Organ failure and other complications commonly occur with acute pancreatitis. If no complications or organ failure is present the disease is defined as mild . Organ failure lasting less than 48 hours defines the disease as moderate . Severe disease is associated with single or multiple organ failure lasting 48 hours or longer. Organ failure includes impaired respiratory, cardiovascular, or renal function. Complications of acute pancreatitis include the following.

• •
  

  Secondary infection occurs in 30-70% of patients with bacterial growth within necrotic tissues and fluid collections most commonly 2-3 weeks after onset of disease. Infection greatly worsens the prognosis with mortality rates of 20-30% for infected necrosis versus 5-10% for sterile necrosis. Fluid collections containing gas ( Fig. 13.13 ) are suspicious for infection, but infected fluid collections may be indistinguishable from sterile fluid collections. Wall enhancement is not reliable as a sign of infection. CT, US, or endoscopic US-guided aspiration is needed to confirm diagnosis.
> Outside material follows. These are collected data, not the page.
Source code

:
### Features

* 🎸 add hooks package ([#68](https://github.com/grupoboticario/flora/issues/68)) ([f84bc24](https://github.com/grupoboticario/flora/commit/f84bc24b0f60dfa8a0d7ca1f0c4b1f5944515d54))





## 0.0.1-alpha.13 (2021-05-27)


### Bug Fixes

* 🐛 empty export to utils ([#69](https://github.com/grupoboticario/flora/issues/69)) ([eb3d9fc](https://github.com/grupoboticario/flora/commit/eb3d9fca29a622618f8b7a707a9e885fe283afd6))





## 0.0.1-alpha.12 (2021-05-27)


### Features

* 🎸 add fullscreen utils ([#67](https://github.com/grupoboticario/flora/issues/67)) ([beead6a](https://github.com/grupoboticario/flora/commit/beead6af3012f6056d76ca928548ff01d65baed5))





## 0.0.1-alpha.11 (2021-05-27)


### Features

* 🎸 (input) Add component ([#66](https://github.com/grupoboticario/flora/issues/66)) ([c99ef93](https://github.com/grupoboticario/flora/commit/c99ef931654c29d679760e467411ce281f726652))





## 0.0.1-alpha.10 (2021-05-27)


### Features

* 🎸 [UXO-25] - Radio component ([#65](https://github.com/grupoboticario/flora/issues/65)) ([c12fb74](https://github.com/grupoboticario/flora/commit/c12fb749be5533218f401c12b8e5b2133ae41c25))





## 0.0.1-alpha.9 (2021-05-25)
Terms such as pancreatic abscess , phlegmon , organized necrosis , necroma , or sequestration are discouraged by the Atlanta Classification nomenclature.

  
  

  
  

  
  

  

  
  

  
  

  Secondary infection.

  
  

  Marked enlargement of the pancreatic head (PH) caused by acute pancreatitis is complicated by a small fluid collection (yellow arrowhead) containing bubbles of gas (red arrow) indicating acute infection. Inflammatory edema partially envelops the superior mesenteric vein (v) and superior mesenteric artery (a) . T , tail of the pancreas.

  
  
  
  
• •
  

  Hemorrhage is caused by erosion of blood vessels or bowel. It is seen as high attenuating fluid in retroperitoneum or peritoneal cavity. Hemorrhage commonly accompanies necrosis.

  
  
• •
  

  Pseudoaneurysms are encapsulations of arterial hemorrhage with continued communication with eroded artery. Swirling and “to and fro” blood flow continue within the pseudoaneurysm. Risk of massive hemorrhage is high. A pseudoaneurysm must be excluded with contrast-enhanced CT ( Fig. 13.14 ) or Doppler US prior to percutaneous puncture of pancreatic fluid collections. Pseudoaneurysms occur in 3-10% of patients with acute pancreatitis.

  
  

  
  

  
  

  

  
  

  
  

  Pseudoaneurysm.

  
  

  In a patient with acute pancreatitis, postcontrast coronal reconstruction CT shows a lobulated enhanced pseudoaneurysm (arrowheads) arising from the splenic artery (arrow) . Anatomic landmarks include the aorta (Ao) , the inferior vena cava (IVC) , the tail of the pancreas (P) , and the spleen (S) .

  
  
  
  
• •
  

  Thrombosis of the splenic vein and other peripancreatic vessels occurs as a result of the inflammatory process. The thrombosed veins are distended with low attenuation thrombus and fail to enhance on venous phase scans.

  
  
• •
  

  Disconnection of the pancreatic duct may occur as a result of necrosis resulting in a viable segment of pancreas, usually in the neck region, being disconnected from the intestinal tract. A fistula develops which continues to leak pancreatic fluid and enzymes into peripancreatic spaces.

  
  
• •
  

  Pancreatic ascites is caused by leakage of pancreatic juice into the peritoneal cavity inducing secretion of fluid from peritoneal membranes. Pancreatic ascites contains a high level of amylase.

  
  
• •
  

  Recurrence of acute pancreatitis occurs in half of the patients in whom the cause is alcohol abuse.